Reading passage =

USAID $50 Million May Entice Conservationists to Violent Amazon
WASHINGTON, DC, March 8, 2006 (ENS) - The U.S. Agency for International Development (USAID) is offering an initial $50 million in grants over the next five years to help preserve biodiversity in the Amazon Basin. But conservationists who participate in the Amazon Basin Conservation Initiative may find themselves staring down the barrel of a gun.
USAID says its investment will support community groups, governmental entities and public and private organizations in the Amazon region to conserve the basin's "unique and globally important resources." The agency announced a request for applications from parties interested in obtaining the Amazon Basin Conservation Initiative grants in a March 2 statement.
The initiative aims is to bring together indigenous and local communities, conservationists and decisionmakers from the Amazon region countries to help address common conservation challenges, such as conflicts over the use of forests and other valuable natural resources.
To date, about 15 percent of the Amazon Basin has been deforested. The USAID document says continued deforestation within the basin might "disrupt local and regional climate processes, resulting in less rainfall with far-reaching" effects on biodiversity, agriculture, fisheries and the "livelihoods of indigenous people who have lived in the Basin for millennia."
"Sound development options with the potential to equitably benefit" the approximately 30 million residents of the Amazon Basin "must be a key component of addressing these conservation challenges," the agency said.
In a February 2005 concept paper announcing the plan, USAID said the initiative is designed to address the "shared responsibility" of the United States for the "stewardship of globally important biodiversity."
But conservationists may face threats of violence in their attempts to protect the Amazon. Hundreds of activists have been beaten and killed in the past two decades.
In an effort to curb the violence, two unions today announced a campaign to change the attitude of Brazilian judges that they see as a root cause of the problem.
The Brazilian Farm Workers Union (Contag) and an international union (Uita) are launching a protest campaign called "Enough Violence in the Countryside," which targets Brazil's judicial system as responsible for much of the land conflict violence in the country, according to the state-run news agency Agencia Brasil.
According to Contag and the Land Pastoral Commission, a Catholic organization, over the last 20 years there have been 1,500 rural activists, workers and leaders assassinated in Brazil, but only 76 cases of land conflict violence ever went to trial.
"We want the international community to be aware of this problem and pressure the Brazilian judicial system to find a solution," says Paulo Caralo of Contag.

Provided material =

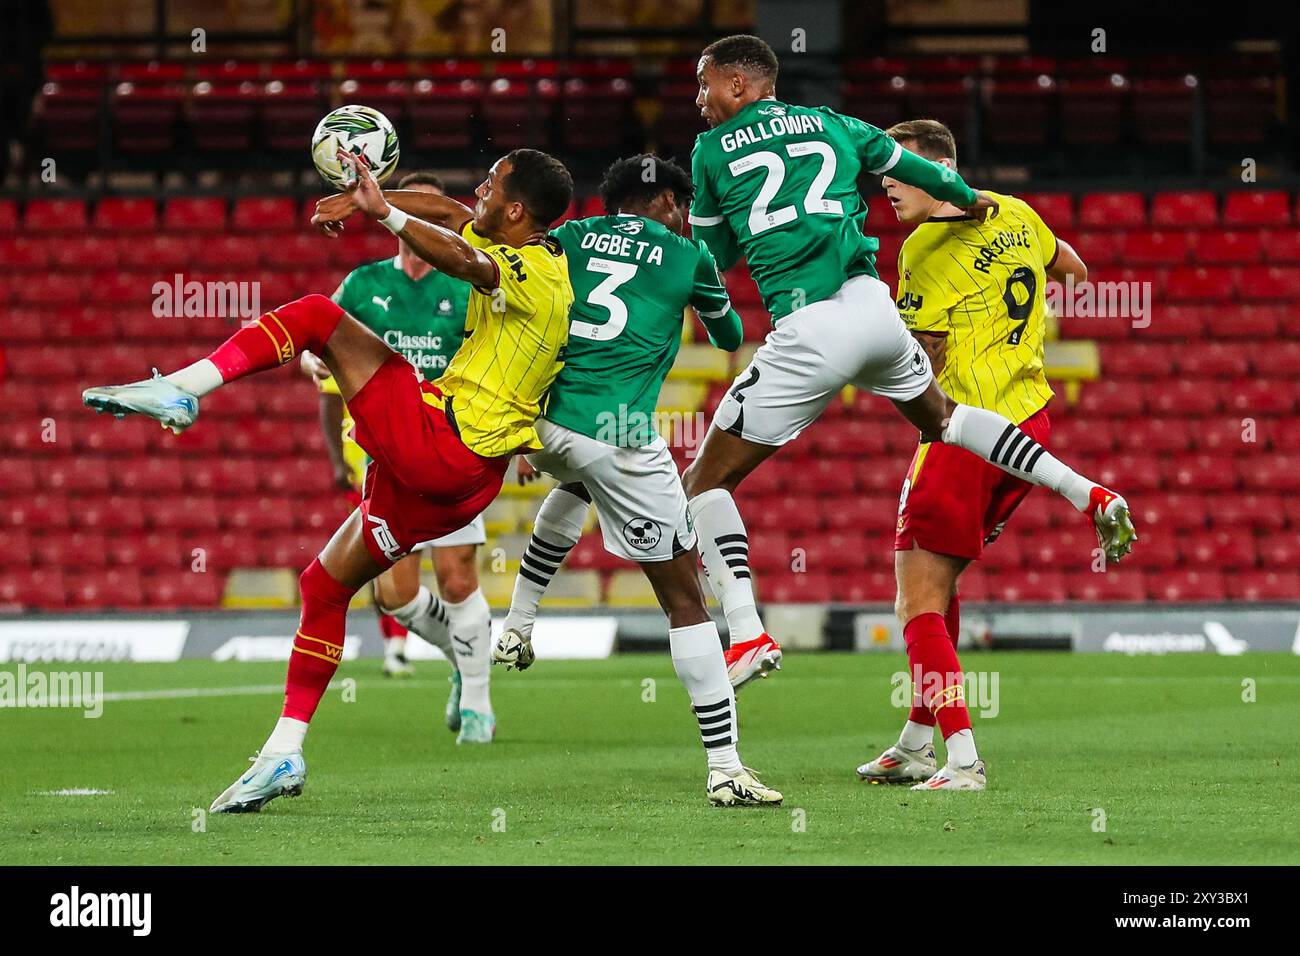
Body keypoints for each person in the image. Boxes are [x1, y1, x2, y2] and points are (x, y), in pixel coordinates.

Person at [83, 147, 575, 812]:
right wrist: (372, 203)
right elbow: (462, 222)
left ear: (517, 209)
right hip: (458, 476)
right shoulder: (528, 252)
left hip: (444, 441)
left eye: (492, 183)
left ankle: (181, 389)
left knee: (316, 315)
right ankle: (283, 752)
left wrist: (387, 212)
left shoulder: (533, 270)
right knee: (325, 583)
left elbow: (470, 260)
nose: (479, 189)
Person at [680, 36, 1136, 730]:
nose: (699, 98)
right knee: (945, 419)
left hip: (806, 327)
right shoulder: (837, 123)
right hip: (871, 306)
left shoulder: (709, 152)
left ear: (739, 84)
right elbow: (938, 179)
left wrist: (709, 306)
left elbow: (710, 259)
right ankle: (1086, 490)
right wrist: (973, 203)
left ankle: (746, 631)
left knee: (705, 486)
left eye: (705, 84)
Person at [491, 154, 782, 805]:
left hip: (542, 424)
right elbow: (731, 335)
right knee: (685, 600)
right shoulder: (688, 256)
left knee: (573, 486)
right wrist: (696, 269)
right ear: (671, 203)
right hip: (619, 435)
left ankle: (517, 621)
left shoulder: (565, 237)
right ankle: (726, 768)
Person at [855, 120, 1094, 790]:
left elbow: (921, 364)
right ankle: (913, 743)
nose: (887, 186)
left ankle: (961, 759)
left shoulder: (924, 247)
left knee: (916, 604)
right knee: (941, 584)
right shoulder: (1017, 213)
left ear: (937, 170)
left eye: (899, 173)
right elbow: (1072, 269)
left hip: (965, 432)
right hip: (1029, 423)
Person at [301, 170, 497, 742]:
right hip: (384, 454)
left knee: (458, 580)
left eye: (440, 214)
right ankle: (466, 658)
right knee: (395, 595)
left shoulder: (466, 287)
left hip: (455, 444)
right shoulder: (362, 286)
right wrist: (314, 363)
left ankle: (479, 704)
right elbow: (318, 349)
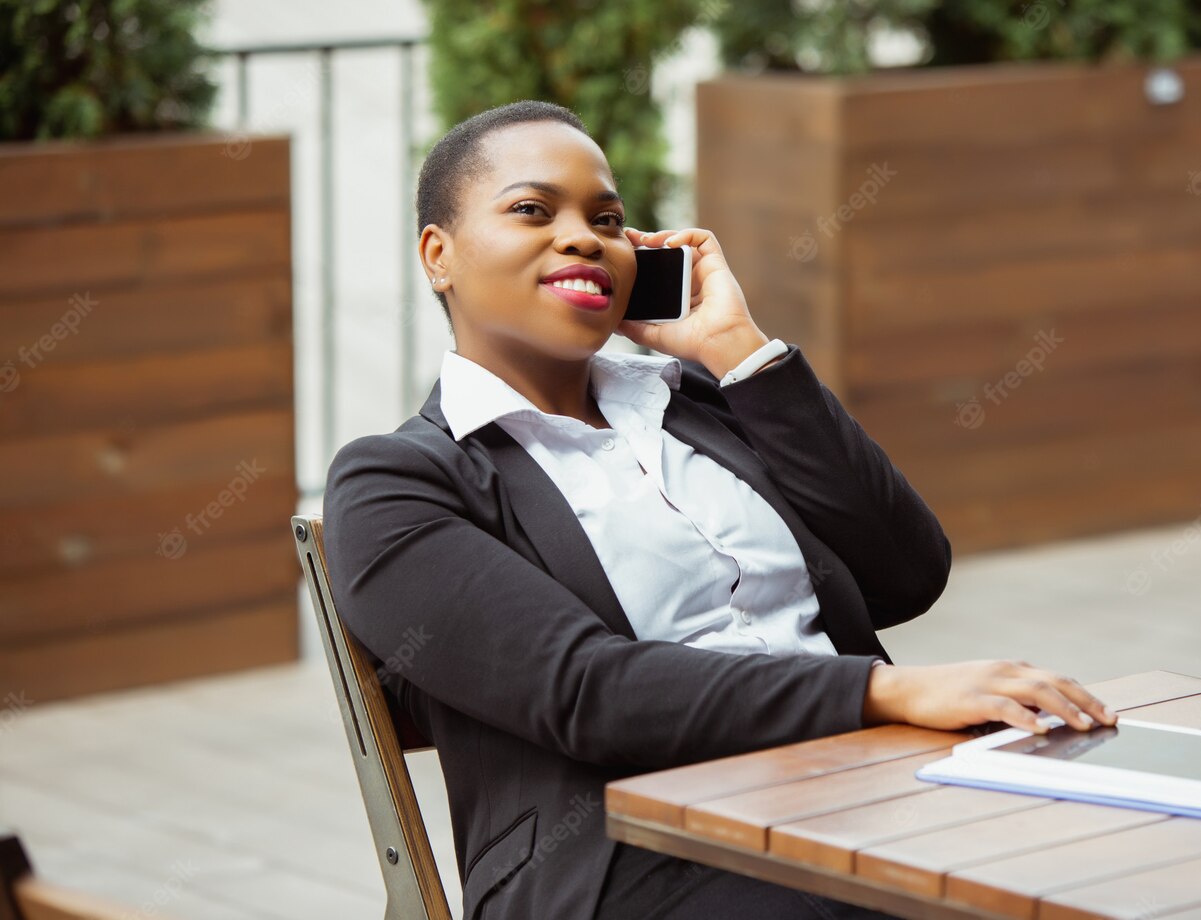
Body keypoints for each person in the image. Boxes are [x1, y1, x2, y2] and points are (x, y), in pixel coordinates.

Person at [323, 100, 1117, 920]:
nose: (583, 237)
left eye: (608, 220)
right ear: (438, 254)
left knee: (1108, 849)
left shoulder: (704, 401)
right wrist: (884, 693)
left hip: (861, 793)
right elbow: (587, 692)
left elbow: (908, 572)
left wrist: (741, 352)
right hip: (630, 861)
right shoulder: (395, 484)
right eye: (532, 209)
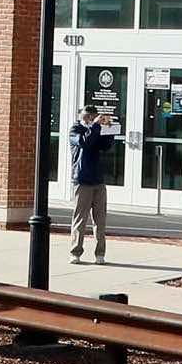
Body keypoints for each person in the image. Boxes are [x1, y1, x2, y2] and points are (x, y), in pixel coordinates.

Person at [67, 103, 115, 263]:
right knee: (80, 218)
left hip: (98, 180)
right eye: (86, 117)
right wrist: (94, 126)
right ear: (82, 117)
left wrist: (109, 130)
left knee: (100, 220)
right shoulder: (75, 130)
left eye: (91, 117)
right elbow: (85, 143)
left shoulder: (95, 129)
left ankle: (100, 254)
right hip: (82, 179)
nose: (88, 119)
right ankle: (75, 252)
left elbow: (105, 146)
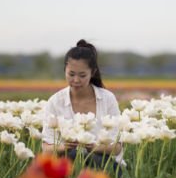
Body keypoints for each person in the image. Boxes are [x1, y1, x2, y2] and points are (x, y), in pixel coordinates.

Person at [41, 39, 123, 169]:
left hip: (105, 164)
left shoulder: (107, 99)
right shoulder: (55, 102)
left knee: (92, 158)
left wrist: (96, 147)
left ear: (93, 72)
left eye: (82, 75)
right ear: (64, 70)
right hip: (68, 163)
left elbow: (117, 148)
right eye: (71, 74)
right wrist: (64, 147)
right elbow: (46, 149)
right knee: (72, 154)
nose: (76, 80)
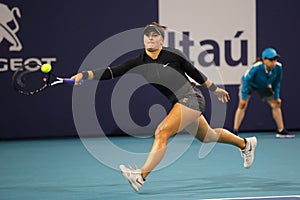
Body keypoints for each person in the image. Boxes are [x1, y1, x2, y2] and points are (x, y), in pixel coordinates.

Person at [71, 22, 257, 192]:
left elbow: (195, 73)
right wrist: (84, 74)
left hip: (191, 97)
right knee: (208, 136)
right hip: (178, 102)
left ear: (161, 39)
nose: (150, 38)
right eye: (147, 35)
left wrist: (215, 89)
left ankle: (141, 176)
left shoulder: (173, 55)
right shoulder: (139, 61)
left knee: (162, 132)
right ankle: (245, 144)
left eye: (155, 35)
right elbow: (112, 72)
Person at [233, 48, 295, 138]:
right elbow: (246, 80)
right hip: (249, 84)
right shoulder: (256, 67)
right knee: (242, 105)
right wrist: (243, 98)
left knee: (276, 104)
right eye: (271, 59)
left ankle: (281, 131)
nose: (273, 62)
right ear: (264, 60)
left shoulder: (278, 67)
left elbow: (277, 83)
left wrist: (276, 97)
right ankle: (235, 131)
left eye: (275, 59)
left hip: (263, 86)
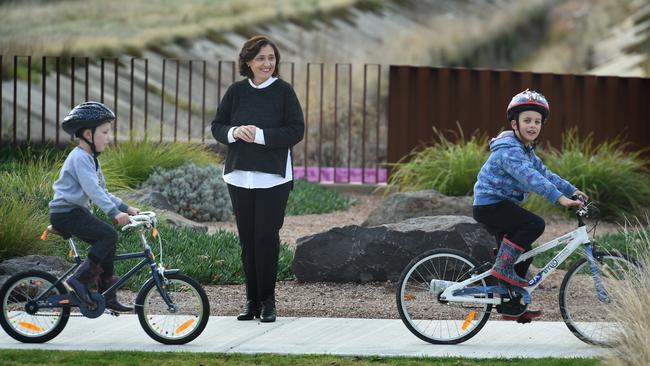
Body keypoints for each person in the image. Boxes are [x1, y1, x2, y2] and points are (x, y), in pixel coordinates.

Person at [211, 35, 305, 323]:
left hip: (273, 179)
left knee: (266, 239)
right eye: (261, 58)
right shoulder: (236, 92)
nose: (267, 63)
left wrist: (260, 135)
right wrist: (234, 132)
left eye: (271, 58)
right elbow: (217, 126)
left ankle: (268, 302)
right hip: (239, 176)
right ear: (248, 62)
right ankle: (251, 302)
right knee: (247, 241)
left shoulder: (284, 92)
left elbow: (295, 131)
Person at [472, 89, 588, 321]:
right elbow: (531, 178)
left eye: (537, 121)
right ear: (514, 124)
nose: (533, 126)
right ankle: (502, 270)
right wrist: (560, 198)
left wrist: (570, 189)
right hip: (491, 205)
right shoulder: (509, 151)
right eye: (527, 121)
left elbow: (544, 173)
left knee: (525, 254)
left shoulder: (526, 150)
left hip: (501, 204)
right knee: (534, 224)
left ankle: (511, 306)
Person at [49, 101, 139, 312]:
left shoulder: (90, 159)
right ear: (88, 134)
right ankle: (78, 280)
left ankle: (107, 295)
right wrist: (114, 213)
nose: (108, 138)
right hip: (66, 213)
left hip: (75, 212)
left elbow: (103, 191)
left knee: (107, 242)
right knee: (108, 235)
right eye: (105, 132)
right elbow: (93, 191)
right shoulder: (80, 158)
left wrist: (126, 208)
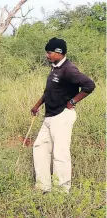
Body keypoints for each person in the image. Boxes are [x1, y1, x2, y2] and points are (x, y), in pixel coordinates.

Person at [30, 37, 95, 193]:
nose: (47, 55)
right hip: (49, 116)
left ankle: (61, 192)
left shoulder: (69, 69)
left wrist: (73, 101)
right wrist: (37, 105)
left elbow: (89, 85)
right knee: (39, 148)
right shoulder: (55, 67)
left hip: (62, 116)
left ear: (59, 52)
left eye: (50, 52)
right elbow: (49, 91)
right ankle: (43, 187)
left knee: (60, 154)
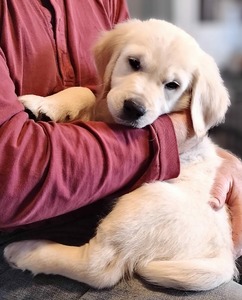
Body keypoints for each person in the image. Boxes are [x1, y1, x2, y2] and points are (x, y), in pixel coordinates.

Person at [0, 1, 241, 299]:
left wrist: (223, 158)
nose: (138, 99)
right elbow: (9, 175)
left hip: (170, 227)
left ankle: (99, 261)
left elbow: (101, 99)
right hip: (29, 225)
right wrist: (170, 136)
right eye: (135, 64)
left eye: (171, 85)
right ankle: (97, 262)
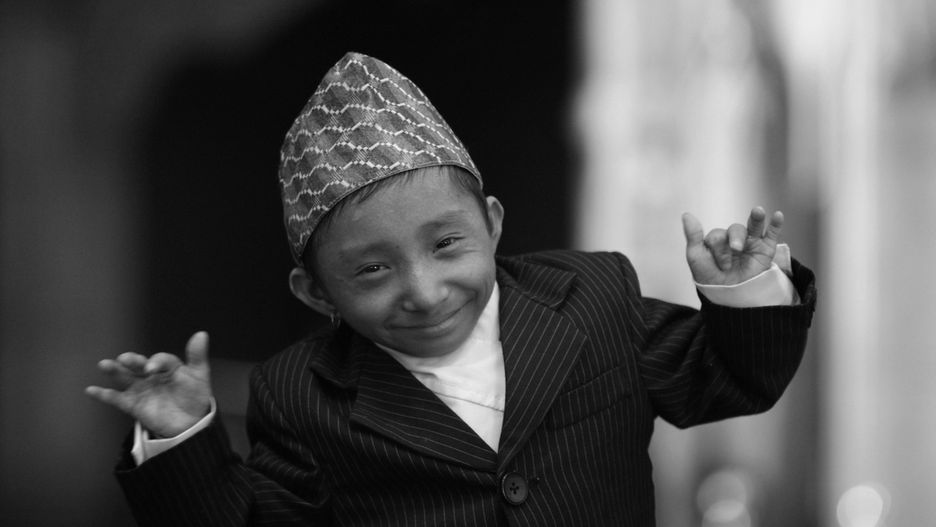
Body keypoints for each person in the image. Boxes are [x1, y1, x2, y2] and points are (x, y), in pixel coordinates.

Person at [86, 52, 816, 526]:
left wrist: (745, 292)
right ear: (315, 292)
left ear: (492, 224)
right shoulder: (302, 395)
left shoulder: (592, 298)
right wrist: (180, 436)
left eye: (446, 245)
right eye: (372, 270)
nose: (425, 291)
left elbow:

Tasks for this exercise =
- a) Answer these questions from the article on USAID's Amazon conservation grants, giving each answer on its own line with the matching mark.
(i) How much money is USAID initially offering in grants, and over how many years?
(ii) About what percentage of the Amazon Basin has been deforested to date?
(iii) According to Contag and the Land Pastoral Commission, how many cases of land conflict violence went to trial over the last 20 years?
- b) Carry the article on USAID's Amazon conservation grants forward from its final paragraph with a few more paragraphs in the same news style.

Responses for each task =
- a)
(i) $50 million over five years
(ii) About 15 percent
(iii) 76

- b)
Last year there were 37 deaths related to land conflicts. The best known case is that of the American Catholic nun Dorothy Stang. Her assassination led to such an uproar that the government sent in the Army and captured suspects in a few days. So far, two of the accused have been sentenced and three more are awaiting trial.
The organizers of the campaign intend to hold public discussions with judges about the problem of violence carried out with impunity. Many see the social relationships that judges have with landowners as one of the main problems in dealing with impunity. Other problems are the traditional concentation of land in the hands of a few and weak legislation, the unions said.
Violence erupted on March 3, in a remote area of the forest in Pará, about 120 kilometers (80 miles) from the city of Santarém, where local residents and Greenpeace members were protesting land clearing to plant soy. The group of 50 people traveled for five hours over rough roads to reach an area of 1,650 hectares of total devastation, known as Pacoval Soil.
The Brazilian Institute of Environment and Natural Resources, or IBAMA, calls this area the largest deforestation of the Amazon region in the past seven years.
There, says Greenpeace Brazil, the group stretched an enormous banner bearing the the message "100% Crime" and planted chestnut trees, a species encouraged by the Brazilian Ministry of Agriculture.
"The destruction of the Amazon always walks hand in hand with violence and land conflicts," said Raimundo Mesquita, vice-president of the Union of Rural Workers of Santarém. "Although IBAMA fined the farmer two times, he continues to clear lands, destroying the forest, our chestnut trees and our desire for a peaceful and sustainable future."
The Amazon Basin Conservation Initiative request for applications is listed online at: http://www.grants.gov under Funding Opportunity Number: LAC-RSD-2006-2-LMA.
The USAID will offer a second opportunity for funding for the regionwide component for program facilitation and collaboration. This program component will award one contract through an request for proposal that will be posted on: http://www.fedbizopps.gov.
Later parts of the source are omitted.